__INSTRUCTIONS FOR THE TASK__
An exact copy of the entries is needed, with every picture left out.

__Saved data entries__
[Start of Attachment]

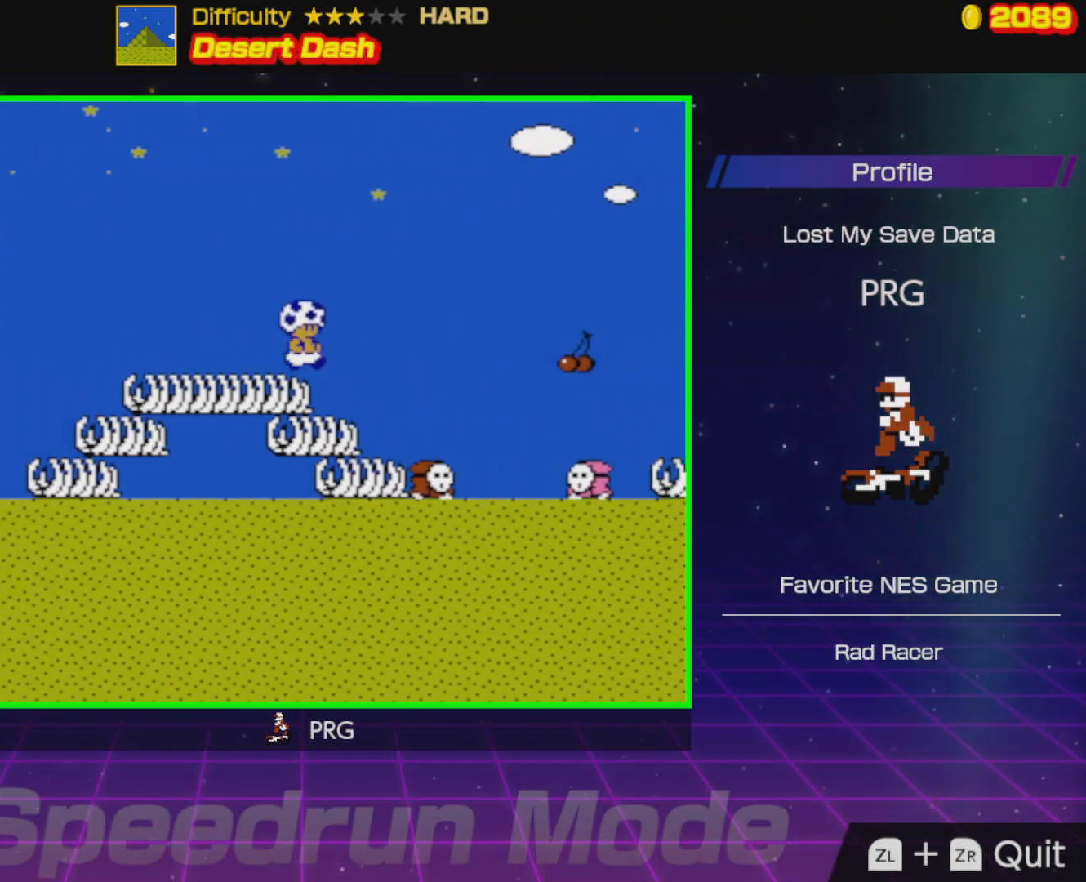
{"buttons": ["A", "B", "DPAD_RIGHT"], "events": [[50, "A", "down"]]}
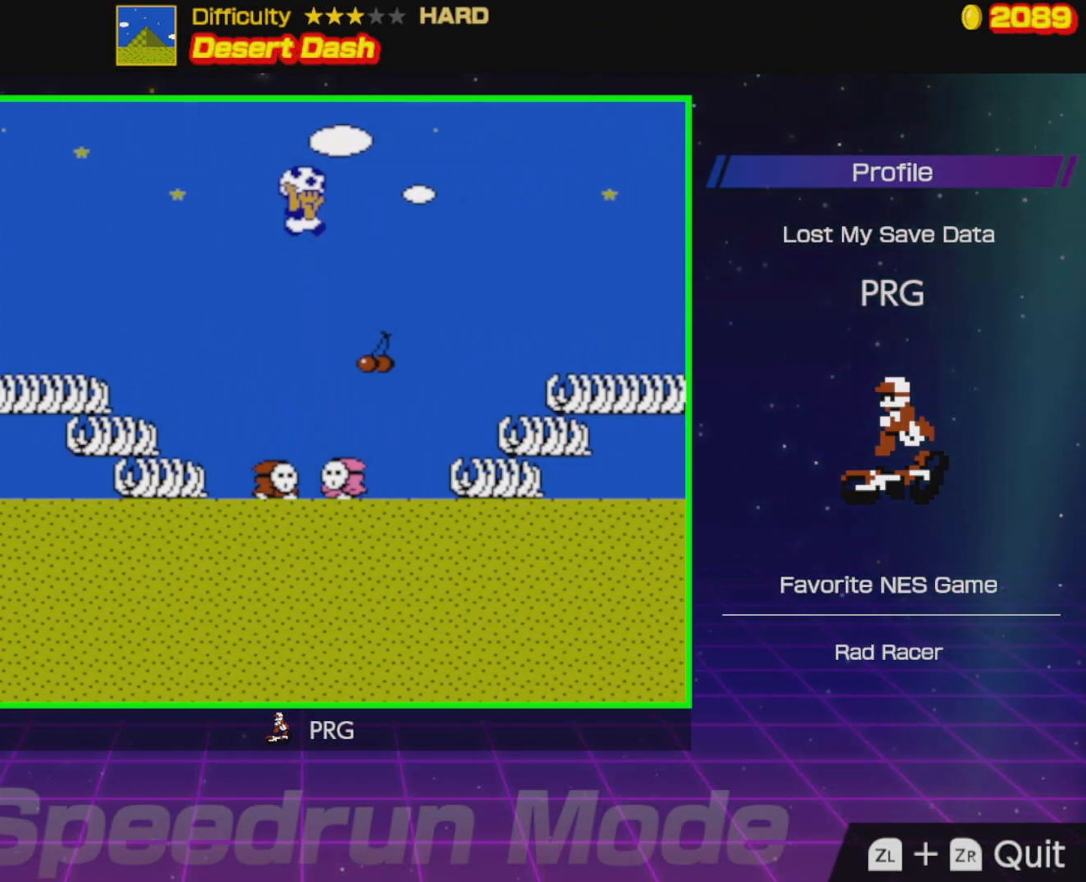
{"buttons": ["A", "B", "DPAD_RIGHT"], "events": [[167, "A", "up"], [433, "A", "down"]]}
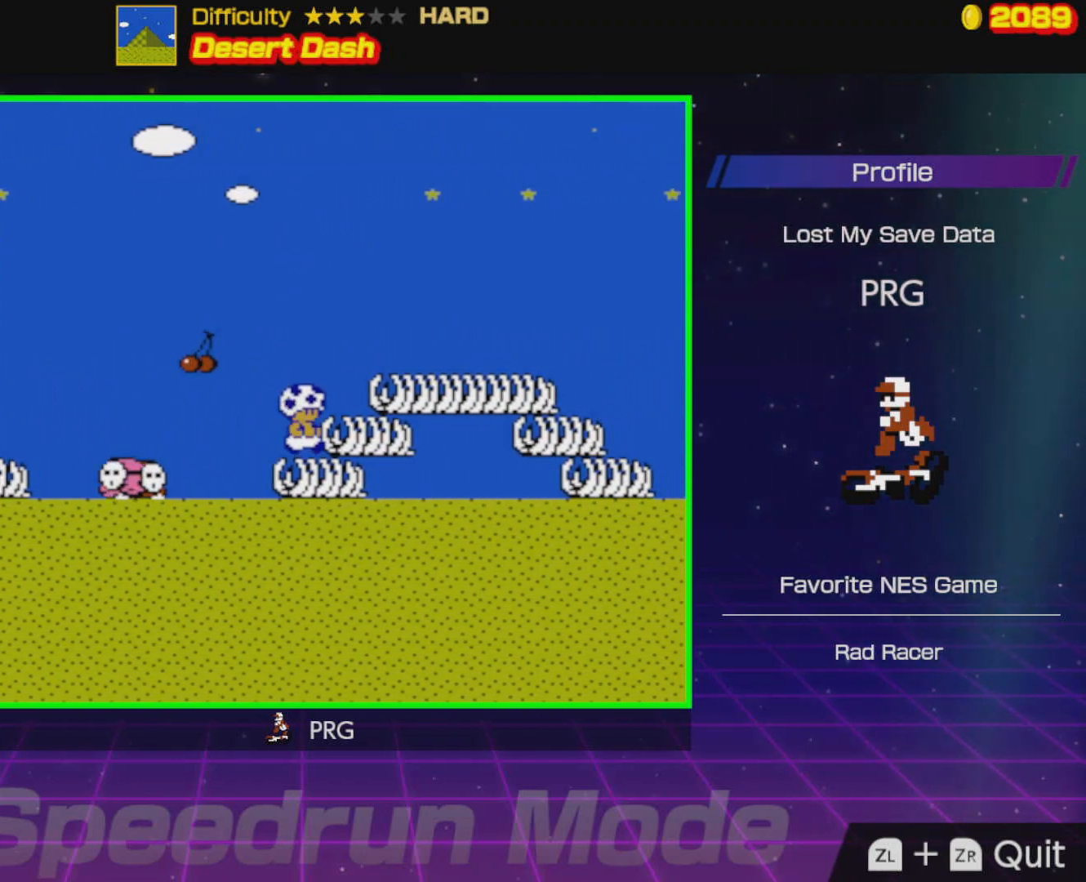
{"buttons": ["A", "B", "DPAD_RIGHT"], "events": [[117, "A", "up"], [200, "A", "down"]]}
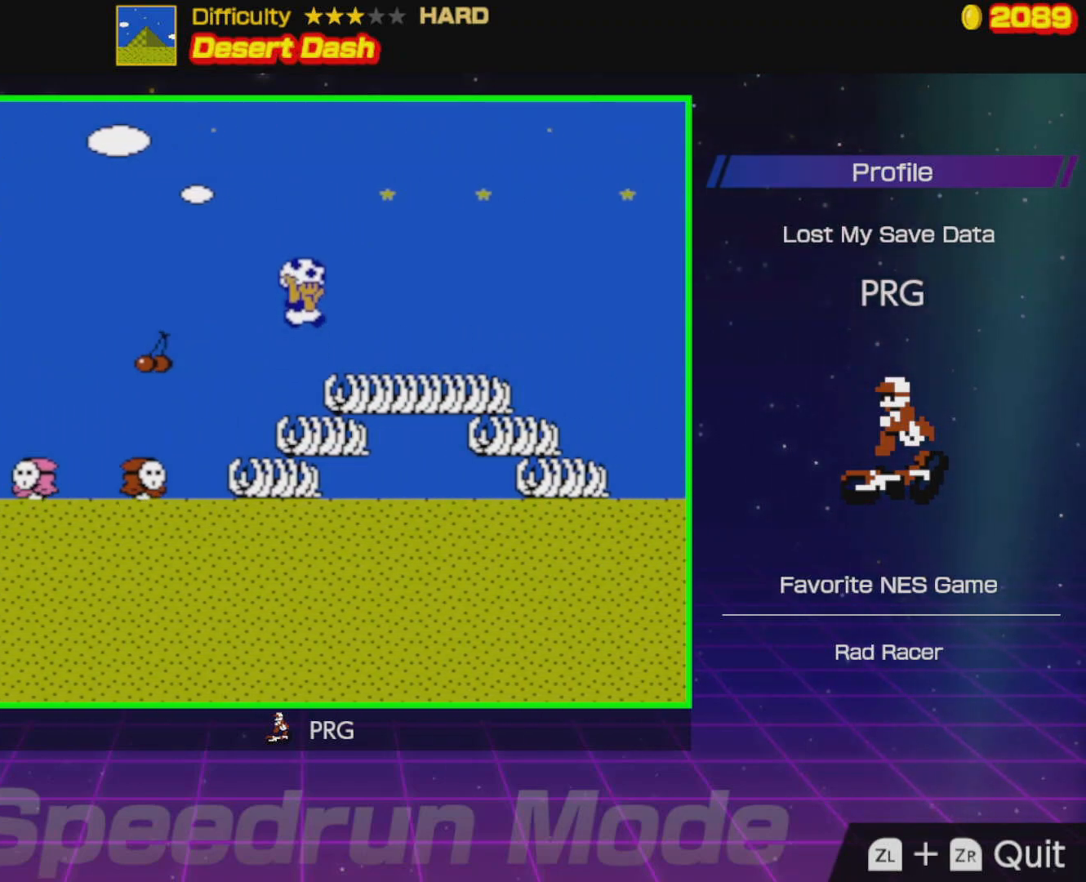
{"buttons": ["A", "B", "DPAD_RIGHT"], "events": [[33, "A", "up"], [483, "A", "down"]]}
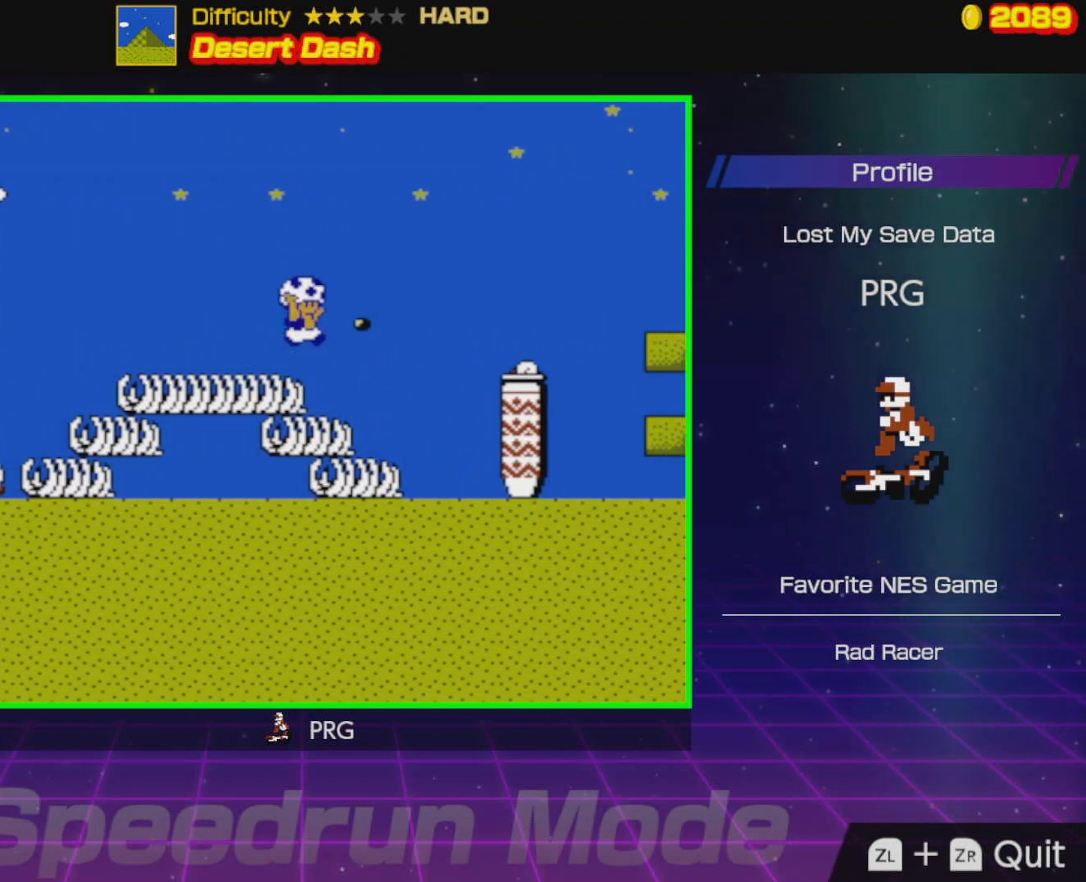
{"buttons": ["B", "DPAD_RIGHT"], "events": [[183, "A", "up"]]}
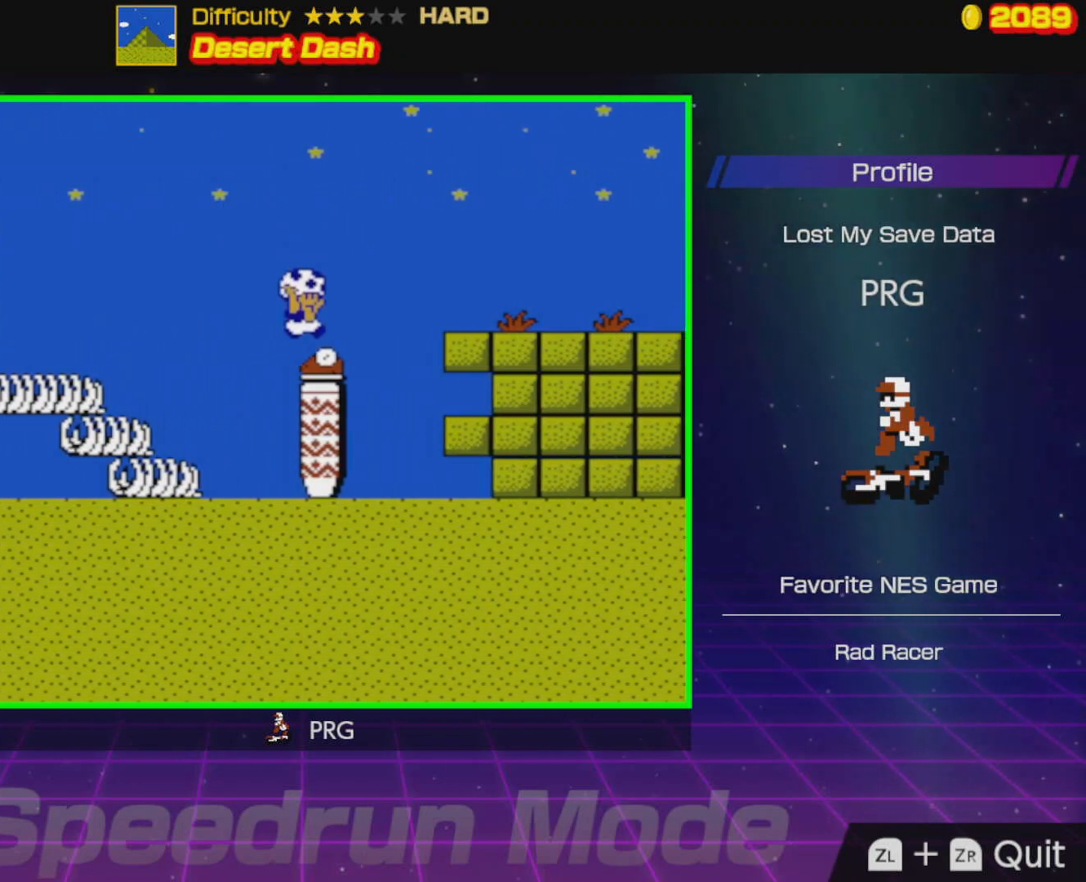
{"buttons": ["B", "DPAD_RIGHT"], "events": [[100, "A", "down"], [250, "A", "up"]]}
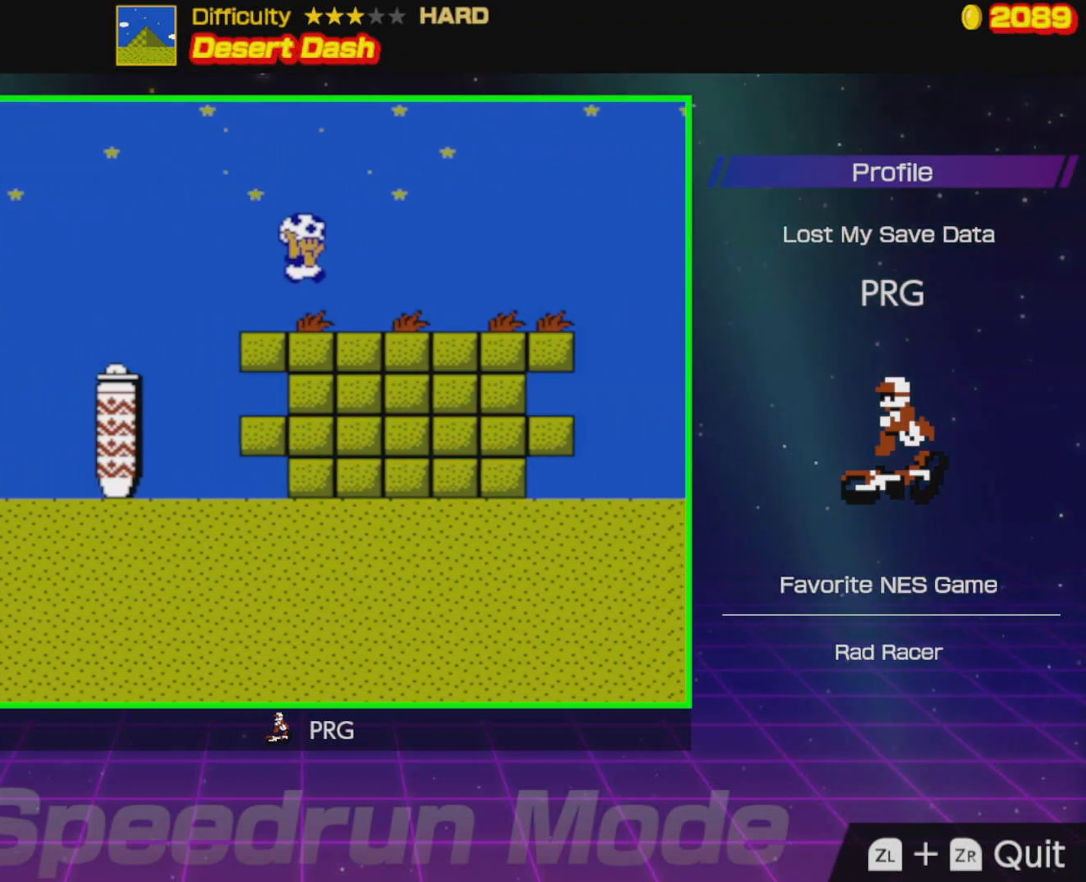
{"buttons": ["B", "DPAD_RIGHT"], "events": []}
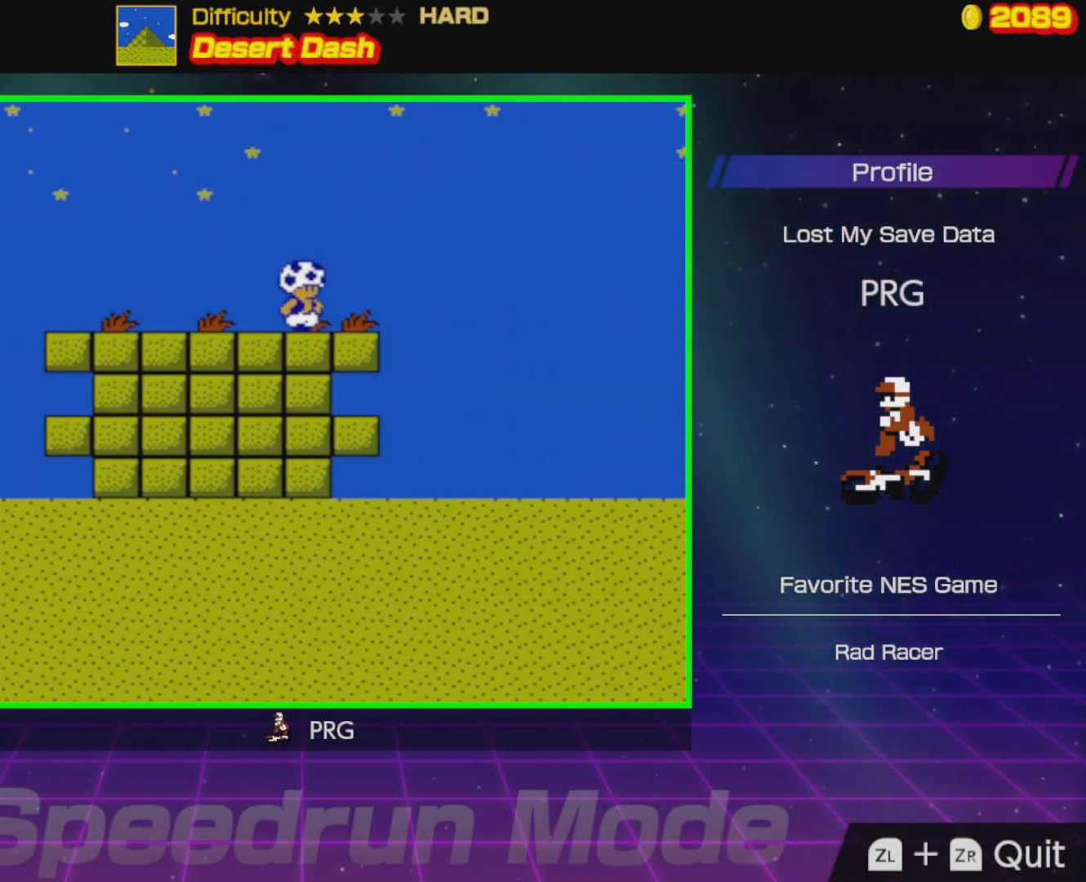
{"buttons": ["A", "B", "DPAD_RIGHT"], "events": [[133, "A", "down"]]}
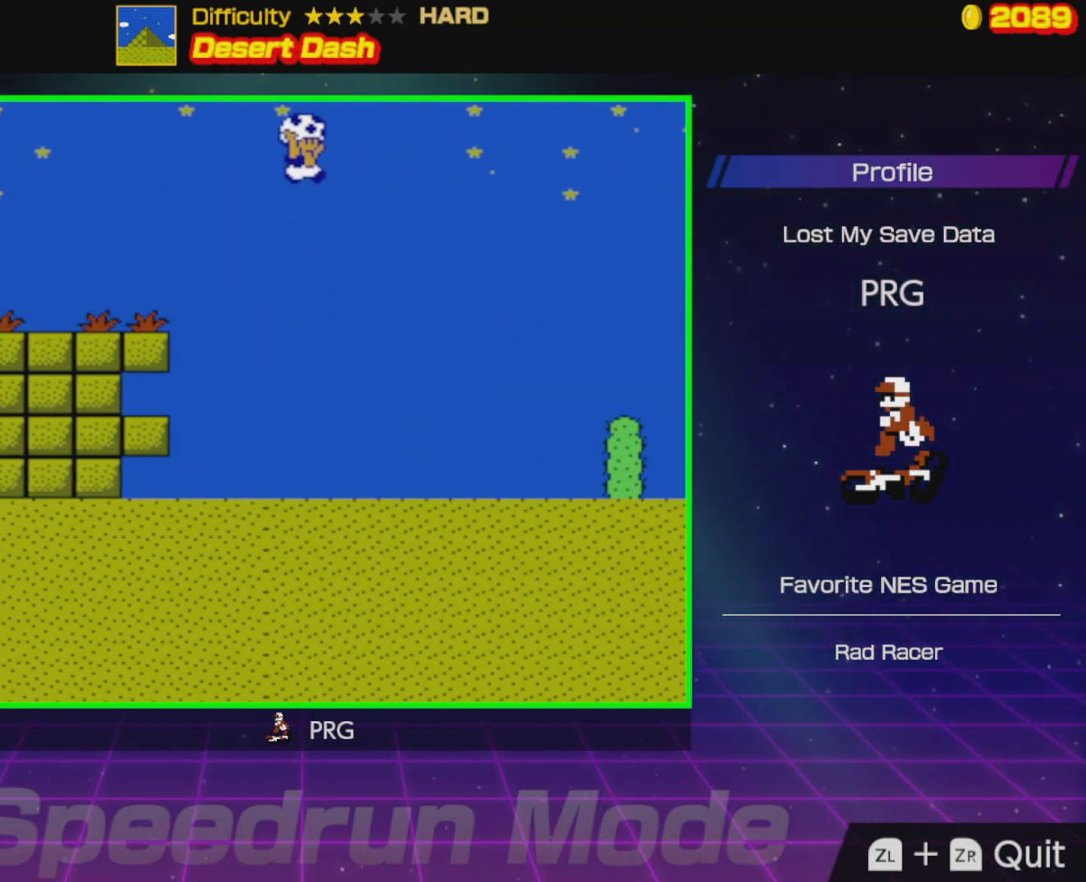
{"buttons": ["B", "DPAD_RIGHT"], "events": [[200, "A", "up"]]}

[End of Attachment]

__RESPONSE TO THE EXERCISE__
{"buttons": ["A", "B", "DPAD_RIGHT"], "events": [[50, "A", "down"]]}
{"buttons": ["A", "B", "DPAD_RIGHT"], "events": [[167, "A", "up"], [433, "A", "down"]]}
{"buttons": ["A", "B", "DPAD_RIGHT"], "events": [[117, "A", "up"], [200, "A", "down"]]}
{"buttons": ["A", "B", "DPAD_RIGHT"], "events": [[33, "A", "up"], [483, "A", "down"]]}
{"buttons": ["B", "DPAD_RIGHT"], "events": [[183, "A", "up"]]}
{"buttons": ["B", "DPAD_RIGHT"], "events": [[100, "A", "down"], [250, "A", "up"]]}
{"buttons": ["B", "DPAD_RIGHT"], "events": []}
{"buttons": ["A", "B", "DPAD_RIGHT"], "events": [[133, "A", "down"]]}
{"buttons": ["B", "DPAD_RIGHT"], "events": [[200, "A", "up"]]}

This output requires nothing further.